The Medicare program insures >80% of patients with ESRD in the United States. An emphasis on reducing outpatient dialysis costs has motivated consolidation among dialysis providers, with two for-profit corporations now providing dialysis for >70% of patients. It is unknown whether industry consolidation has affected patients’ ability to choose among competing dialysis providers. We identified patients receiving in-center hemodialysis at the start of 2001 and 2011 from the national ESRD registry and ascertained dialysis facility ownership. For each hospital service area, we determined the maximum distance within which 90% of patients traveled to receive dialysis in 2001. We compared the numbers of competing dialysis providers within that same distance between 2001 and 2011. Additionally, we examined the Herfindahl–Hirschman Index, a metric of market concentration ranging from near zero (perfect competition) to one (monopoly) for each hospital service area.
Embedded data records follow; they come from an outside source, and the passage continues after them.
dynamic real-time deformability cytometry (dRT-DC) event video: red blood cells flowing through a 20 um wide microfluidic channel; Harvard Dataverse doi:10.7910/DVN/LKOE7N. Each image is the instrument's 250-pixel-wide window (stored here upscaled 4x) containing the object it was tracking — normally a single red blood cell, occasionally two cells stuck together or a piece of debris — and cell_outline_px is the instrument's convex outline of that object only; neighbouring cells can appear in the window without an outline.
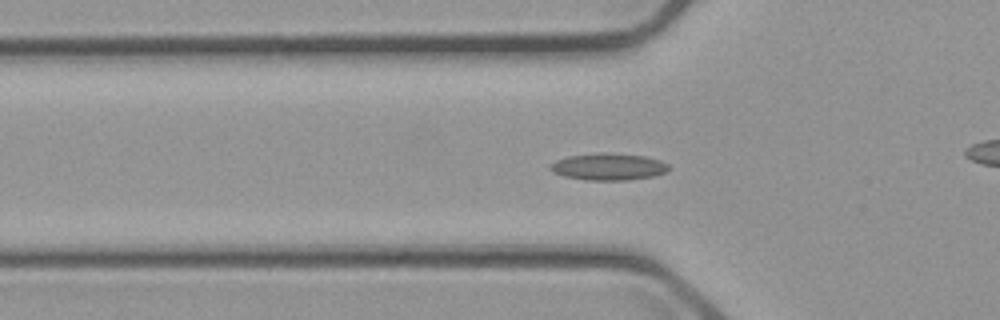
{"species": "common noctule bat (a hibernating species)", "species_latin": "Nyctalus noctula", "temperature_condition": "cold", "stored_images_in_passage": 44, "camera_frame_rate_fps": 3000, "um_per_image_px": 0.085, "animal": {"sex": "male", "body_mass_g": 23.1, "forearm_length_mm": 52.7}, "frame": {"image": 1, "passage_image": 6, "time_ms": 1.667, "image_size_px": [1000, 320], "cell_outline_px": [[672, 168], [668, 172], [652, 176], [628, 180], [584, 180], [564, 176], [552, 172], [548, 168], [556, 160], [568, 156], [644, 156], [660, 160], [668, 164]], "centroid_in_image_um": [51.76, 14.24], "position_along_channel_um": 74.0, "area_um2": 17.57}}
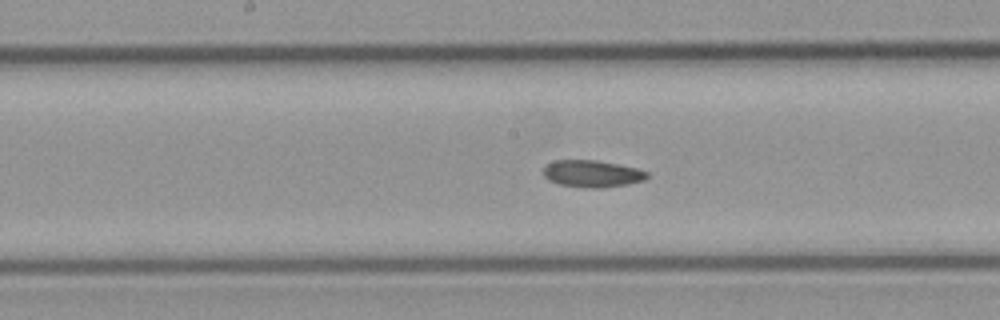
{"frame": {"image": 2, "passage_image": 16, "time_ms": 5.0, "image_size_px": [1000, 320], "cell_outline_px": [[648, 176], [644, 180], [628, 184], [600, 188], [584, 188], [560, 184], [548, 180], [544, 176], [544, 168], [548, 164], [556, 160], [596, 160], [636, 168], [648, 172]], "centroid_in_image_um": [50.33, 14.77], "position_along_channel_um": 197.9, "area_um2": 16.18}}
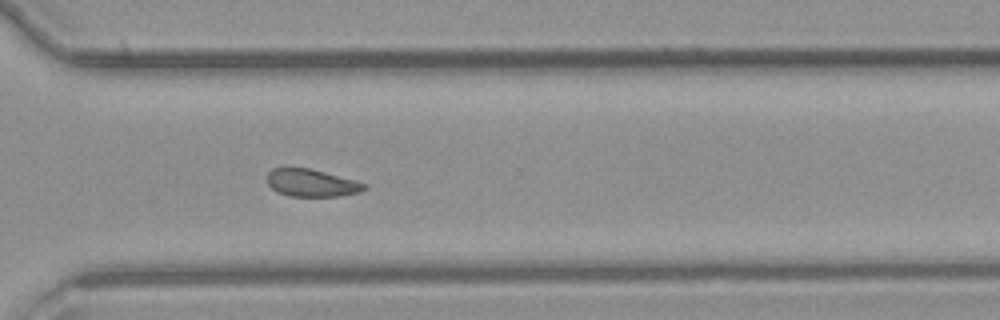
{"frame": {"image": 3, "passage_image": 28, "time_ms": 9.0, "image_size_px": [1000, 320], "cell_outline_px": [[368, 188], [360, 192], [340, 196], [288, 196], [276, 192], [268, 184], [268, 172], [272, 168], [284, 164], [288, 164], [308, 168], [324, 172], [368, 184]], "centroid_in_image_um": [26.42, 15.51], "position_along_channel_um": 344.2, "area_um2": 16.07}, "authors_computed_cell_mechanics": {"area_um2": 16.5886, "velocity_mm_per_s": 3.6708, "shape_relaxation_time_tau1_ms": 6.7347, "shape_relaxation_time_tau2_ms": null, "deformation_change_tau1": 0.1242, "deformation_change_tau2": null}}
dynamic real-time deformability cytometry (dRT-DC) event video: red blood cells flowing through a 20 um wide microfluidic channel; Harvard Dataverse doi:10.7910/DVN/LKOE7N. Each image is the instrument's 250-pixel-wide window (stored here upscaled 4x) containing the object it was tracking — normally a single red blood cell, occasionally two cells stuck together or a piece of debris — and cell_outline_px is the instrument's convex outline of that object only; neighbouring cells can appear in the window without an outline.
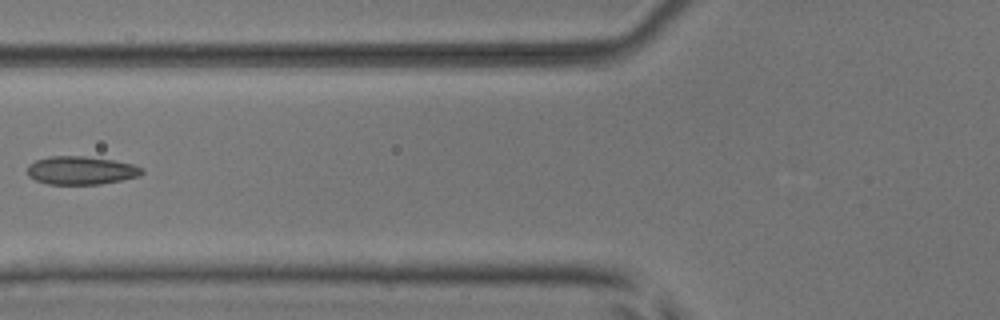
{"species": "common noctule bat (a hibernating species)", "species_latin": "Nyctalus noctula", "temperature_condition": "room temperature", "stored_images_in_passage": 7, "camera_frame_rate_fps": 3000, "um_per_image_px": 0.085, "animal": {"sex": "male", "body_mass_g": 17.9, "forearm_length_mm": 54.2}, "frame": {"image": 1, "passage_image": 6, "time_ms": 1.667, "image_size_px": [1000, 320], "cell_outline_px": [[144, 172], [140, 176], [100, 184], [48, 184], [36, 180], [28, 176], [28, 164], [36, 160], [48, 156], [84, 156], [112, 160], [132, 164], [144, 168]], "centroid_in_image_um": [6.89, 14.48], "position_along_channel_um": 118.9, "area_um2": 18.84}}
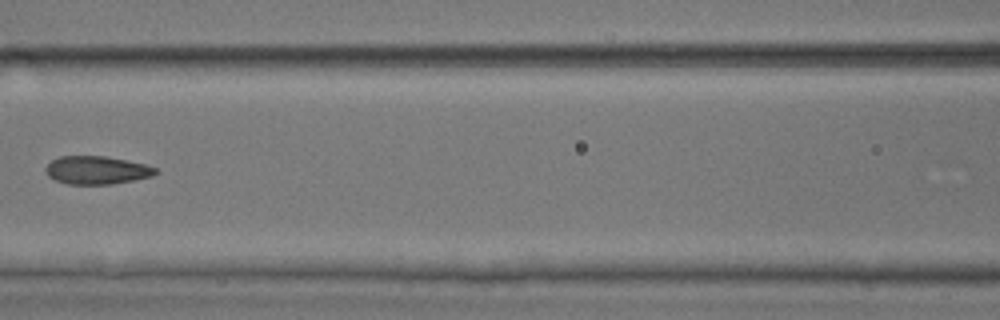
{"frame": {"image": 2, "passage_image": 7, "time_ms": 2.0, "image_size_px": [1000, 320], "cell_outline_px": [[160, 172], [152, 176], [112, 184], [68, 184], [56, 180], [48, 176], [44, 168], [52, 160], [60, 156], [104, 156], [144, 164], [156, 168]], "centroid_in_image_um": [8.21, 14.46], "position_along_channel_um": 158.4, "area_um2": 17.86}}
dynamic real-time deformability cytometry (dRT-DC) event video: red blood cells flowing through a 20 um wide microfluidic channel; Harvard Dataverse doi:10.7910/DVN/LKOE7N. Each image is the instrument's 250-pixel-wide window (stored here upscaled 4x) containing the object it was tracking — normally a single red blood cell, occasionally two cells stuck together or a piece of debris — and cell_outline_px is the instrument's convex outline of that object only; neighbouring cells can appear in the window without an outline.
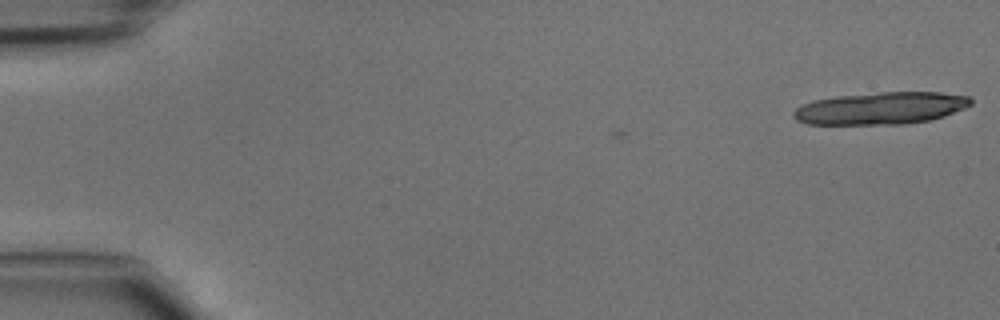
{"species": "common noctule bat (a hibernating species)", "species_latin": "Nyctalus noctula", "temperature_condition": "cold", "stored_images_in_passage": 7, "camera_frame_rate_fps": 3000, "um_per_image_px": 0.085, "animal": {"sex": "male", "body_mass_g": 15.6}, "frame": {"image": 1, "passage_image": 7, "time_ms": 2.0, "image_size_px": [1000, 320], "cell_outline_px": [[972, 104], [964, 108], [944, 116], [928, 120], [904, 124], [808, 124], [796, 120], [792, 116], [792, 112], [796, 108], [812, 100], [836, 96], [880, 92], [940, 92], [972, 96]], "centroid_in_image_um": [74.87, 9.19], "position_along_channel_um": 10.1, "area_um2": 33.41}}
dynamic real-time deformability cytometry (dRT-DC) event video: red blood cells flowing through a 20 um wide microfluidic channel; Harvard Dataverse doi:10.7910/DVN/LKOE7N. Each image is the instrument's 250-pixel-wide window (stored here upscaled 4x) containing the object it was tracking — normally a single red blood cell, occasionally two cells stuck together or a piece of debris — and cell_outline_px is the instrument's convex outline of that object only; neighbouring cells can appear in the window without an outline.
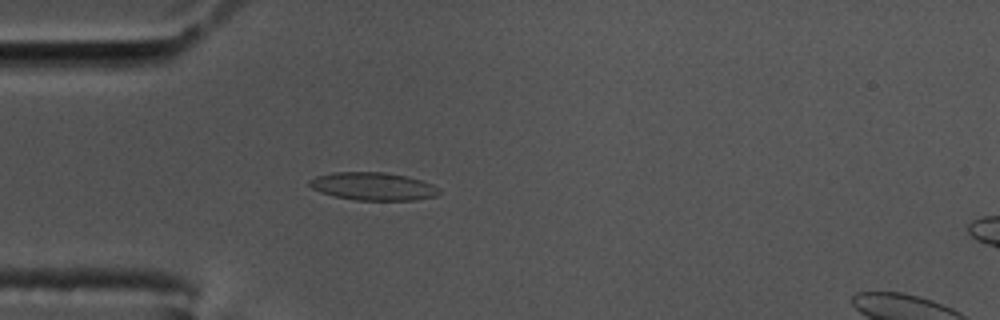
{"species": "common noctule bat (a hibernating species)", "species_latin": "Nyctalus noctula", "temperature_condition": "cold", "stored_images_in_passage": 58, "camera_frame_rate_fps": 3000, "um_per_image_px": 0.085, "animal": {"sex": "male", "body_mass_g": 17.5, "forearm_length_mm": 52.3}, "frame": {"image": 1, "passage_image": 16, "time_ms": 5.0, "image_size_px": [1000, 320], "cell_outline_px": [[440, 192], [436, 196], [412, 200], [356, 200], [336, 196], [320, 192], [312, 188], [308, 184], [308, 180], [316, 176], [332, 172], [384, 172], [404, 176], [420, 180], [432, 184], [440, 188]], "centroid_in_image_um": [31.69, 15.83], "position_along_channel_um": 53.3, "area_um2": 20.98}}
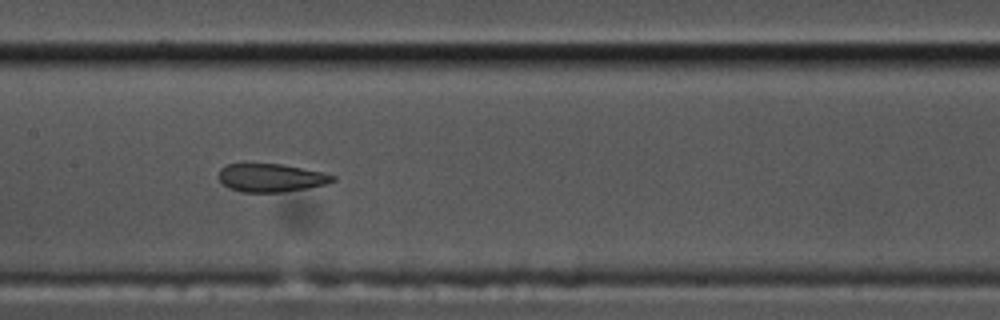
{"frame": {"image": 2, "passage_image": 28, "time_ms": 9.0, "image_size_px": [1000, 320], "cell_outline_px": [[336, 180], [328, 184], [280, 192], [240, 192], [228, 188], [220, 180], [220, 168], [228, 164], [284, 164], [324, 172], [336, 176]], "centroid_in_image_um": [23.08, 15.11], "position_along_channel_um": 184.3, "area_um2": 18.73}}
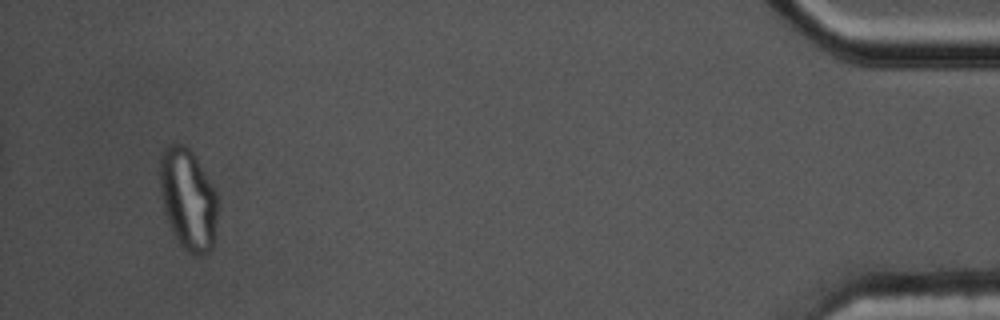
{"frame": {"image": 3, "passage_image": 55, "time_ms": 18.0, "image_size_px": [1000, 320], "cell_outline_px": [[216, 216], [212, 248], [204, 256], [192, 256], [180, 244], [168, 220], [164, 208], [160, 192], [160, 156], [164, 148], [168, 144], [184, 144], [196, 156], [212, 184], [216, 192]], "centroid_in_image_um": [15.98, 16.91], "position_along_channel_um": 419.2, "area_um2": 33.87}, "authors_computed_cell_mechanics": {"area_um2": 20.6346, "velocity_mm_per_s": 3.4541, "shape_relaxation_time_tau1_ms": null, "shape_relaxation_time_tau2_ms": 1.7036, "deformation_change_tau1": null, "deformation_change_tau2": 0.0586}}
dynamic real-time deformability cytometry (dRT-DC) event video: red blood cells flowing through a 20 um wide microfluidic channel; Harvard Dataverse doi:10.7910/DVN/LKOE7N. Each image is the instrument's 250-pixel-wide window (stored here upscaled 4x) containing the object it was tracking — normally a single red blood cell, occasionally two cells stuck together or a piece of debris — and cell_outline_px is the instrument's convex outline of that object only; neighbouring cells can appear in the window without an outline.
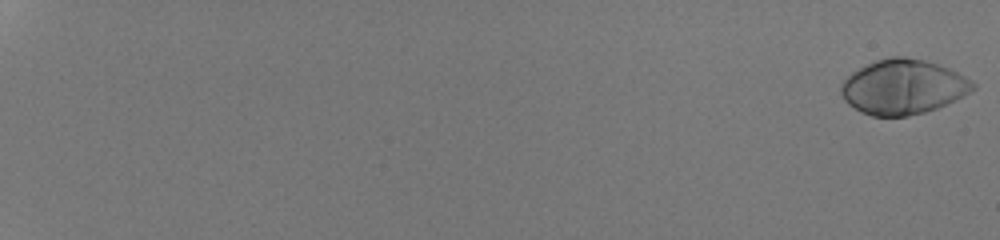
{"species": "human", "species_latin": "Homo sapiens", "temperature_condition": "room temperature", "stored_images_in_passage": 54, "camera_frame_rate_fps": 3000, "um_per_image_px": 0.085, "donor": {"sex": "male"}, "frame": {"image": 1, "passage_image": 1, "time_ms": 0.0, "image_size_px": [1000, 240], "cell_outline_px": [[976, 88], [936, 108], [924, 112], [908, 116], [872, 116], [860, 112], [848, 104], [844, 100], [840, 92], [840, 88], [844, 80], [852, 72], [876, 60], [892, 56], [904, 56], [924, 60], [948, 68], [964, 76], [976, 84]], "centroid_in_image_um": [76.71, 7.39], "position_along_channel_um": 8.3, "area_um2": 41.62}}
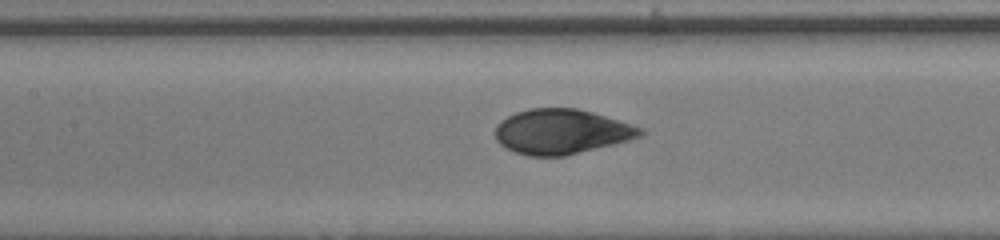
{"frame": {"image": 2, "passage_image": 31, "time_ms": 10.0, "image_size_px": [1000, 240], "cell_outline_px": [[644, 136], [564, 156], [528, 156], [516, 152], [500, 144], [496, 140], [496, 124], [500, 120], [516, 112], [528, 108], [576, 108], [592, 112], [632, 124], [644, 128]], "centroid_in_image_um": [47.72, 11.18], "position_along_channel_um": 159.7, "area_um2": 37.86}}
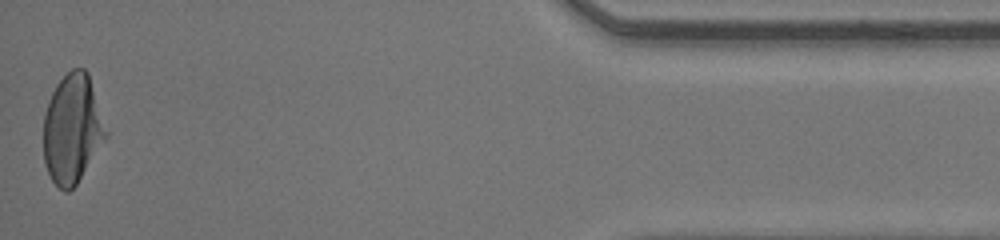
{"frame": {"image": 3, "passage_image": 54, "time_ms": 17.667, "image_size_px": [1000, 240], "cell_outline_px": [[108, 136], [76, 184], [68, 192], [64, 192], [52, 180], [48, 172], [44, 160], [44, 116], [48, 100], [56, 84], [72, 68], [84, 68], [88, 72], [108, 132]], "centroid_in_image_um": [6.15, 10.94], "position_along_channel_um": 429.0, "area_um2": 39.54}, "authors_computed_cell_mechanics": {"area_um2": 39.5352, "velocity_mm_per_s": 4.2664, "shape_relaxation_time_tau1_ms": 3.092, "shape_relaxation_time_tau2_ms": null, "deformation_change_tau1": 0.1676, "deformation_change_tau2": null}}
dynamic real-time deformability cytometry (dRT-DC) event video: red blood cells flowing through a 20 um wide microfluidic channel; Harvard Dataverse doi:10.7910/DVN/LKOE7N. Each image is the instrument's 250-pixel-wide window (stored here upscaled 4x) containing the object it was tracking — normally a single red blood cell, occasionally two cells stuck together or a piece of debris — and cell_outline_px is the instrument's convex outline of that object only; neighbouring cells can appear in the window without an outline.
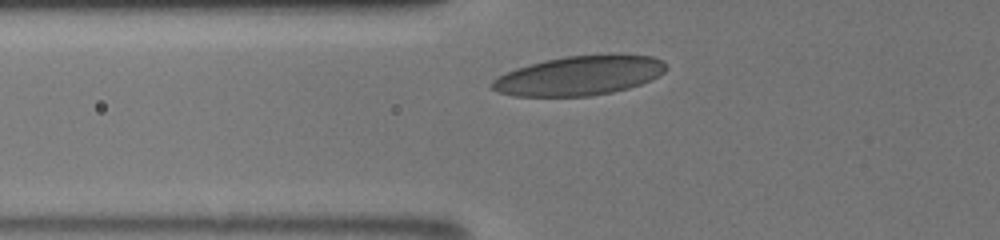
{"species": "human", "species_latin": "Homo sapiens", "temperature_condition": "room temperature", "stored_images_in_passage": 25, "camera_frame_rate_fps": 3000, "um_per_image_px": 0.085, "donor": {"sex": "male"}, "frame": {"image": 1, "passage_image": 5, "time_ms": 1.667, "image_size_px": [1000, 240], "cell_outline_px": [[664, 72], [652, 80], [628, 88], [612, 92], [588, 96], [512, 96], [496, 92], [492, 88], [492, 80], [516, 68], [528, 64], [544, 60], [568, 56], [612, 52], [652, 56], [660, 60], [664, 64]], "centroid_in_image_um": [49.26, 6.4], "position_along_channel_um": 76.5, "area_um2": 40.34}}
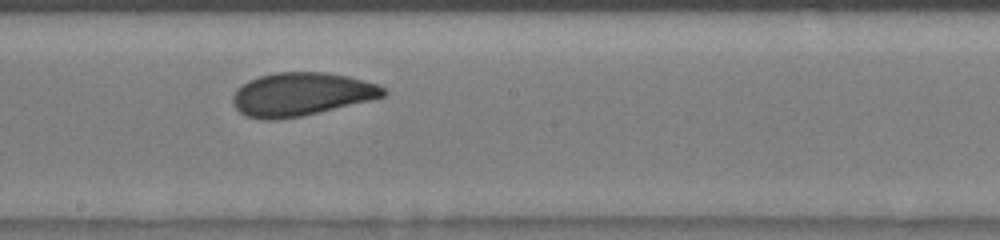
{"frame": {"image": 2, "passage_image": 13, "time_ms": 5.333, "image_size_px": [1000, 240], "cell_outline_px": [[388, 92], [384, 96], [304, 116], [276, 120], [260, 120], [244, 116], [232, 104], [232, 96], [236, 88], [248, 80], [260, 76], [276, 72], [324, 72], [348, 76], [376, 84], [384, 88]], "centroid_in_image_um": [25.54, 8.02], "position_along_channel_um": 222.7, "area_um2": 38.09}}
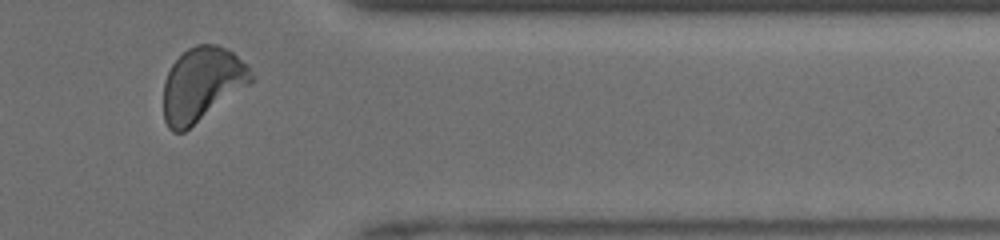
{"frame": {"image": 3, "passage_image": 23, "time_ms": 9.667, "image_size_px": [1000, 240], "cell_outline_px": [[252, 80], [248, 84], [184, 132], [172, 132], [168, 128], [164, 120], [164, 80], [172, 64], [188, 48], [196, 44], [216, 44], [228, 48], [248, 64], [252, 76]], "centroid_in_image_um": [17.14, 7.14], "position_along_channel_um": 394.3, "area_um2": 37.34}, "authors_computed_cell_mechanics": {"area_um2": 37.3966, "velocity_mm_per_s": 4.0871, "shape_relaxation_time_tau1_ms": 3.318, "shape_relaxation_time_tau2_ms": 0.8664, "deformation_change_tau1": 0.0956, "deformation_change_tau2": 0.0404}}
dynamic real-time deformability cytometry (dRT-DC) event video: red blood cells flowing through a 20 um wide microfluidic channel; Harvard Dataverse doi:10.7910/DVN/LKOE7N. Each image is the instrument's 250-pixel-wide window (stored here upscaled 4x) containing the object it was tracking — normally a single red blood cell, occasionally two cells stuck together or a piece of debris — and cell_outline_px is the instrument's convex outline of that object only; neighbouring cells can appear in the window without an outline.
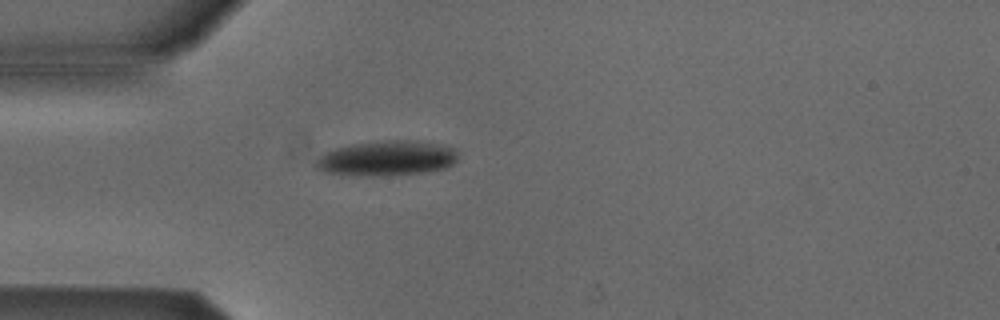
{"species": "Egyptian fruit bat (a non-hibernating species)", "species_latin": "Rousettus aegyptiacus", "temperature_condition": "cold", "stored_images_in_passage": 1, "camera_frame_rate_fps": 3000, "um_per_image_px": 0.085, "animal": {"sex": "male"}, "frame": {"image": 1, "passage_image": 1, "time_ms": 0.0, "image_size_px": [1000, 320], "cell_outline_px": [[456, 160], [448, 168], [424, 172], [380, 176], [352, 176], [324, 172], [316, 168], [316, 160], [324, 152], [336, 148], [352, 144], [388, 140], [416, 140], [456, 148]], "centroid_in_image_um": [32.86, 13.46], "position_along_channel_um": 52.1, "area_um2": 29.13}}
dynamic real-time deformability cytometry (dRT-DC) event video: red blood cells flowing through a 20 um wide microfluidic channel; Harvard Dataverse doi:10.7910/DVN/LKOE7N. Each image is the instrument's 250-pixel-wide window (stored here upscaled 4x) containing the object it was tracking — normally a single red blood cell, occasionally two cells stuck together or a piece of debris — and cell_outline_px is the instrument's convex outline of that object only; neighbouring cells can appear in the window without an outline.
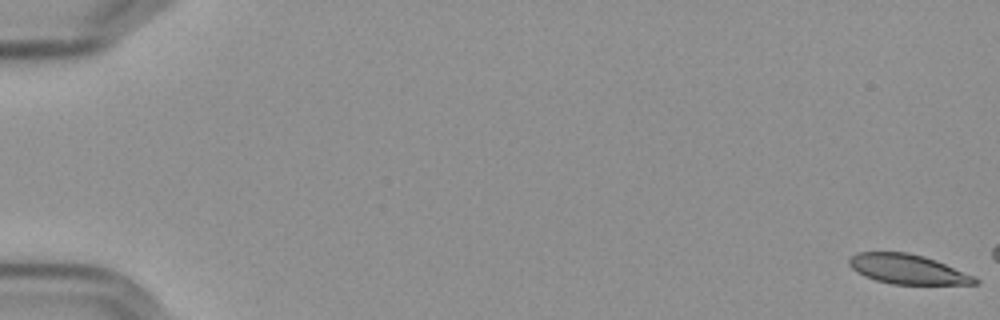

Between 2001 and 2011, the number of different uniquely owned competing providers decreased 8%. However, increased facility entry into markets to meet rising demand for care offset the effect of provider consolidation on the number of choices available to patients. The number of dialysis facilities in the United States increased by 54%, and patients experienced an average 10% increase in the number of competing proximate facilities from which they could choose to receive dialysis (P<0.001). Local markets were highly concentrated in both 2001 and 2011 (mean Herfindahl–Hirschman Index =0.46; SD=0.2 for both years), but overall market concentration did not materially change. In summary, a decade of consolidation in the United States dialysis industry did not (on average) limit patient choice or result in more concentrated local markets. However, because dialysis markets remained highly concentrated, it will be important to understand whether market competition affects prices paid by private insurers, access to dialysis care, quality of care, and associated health outcomes.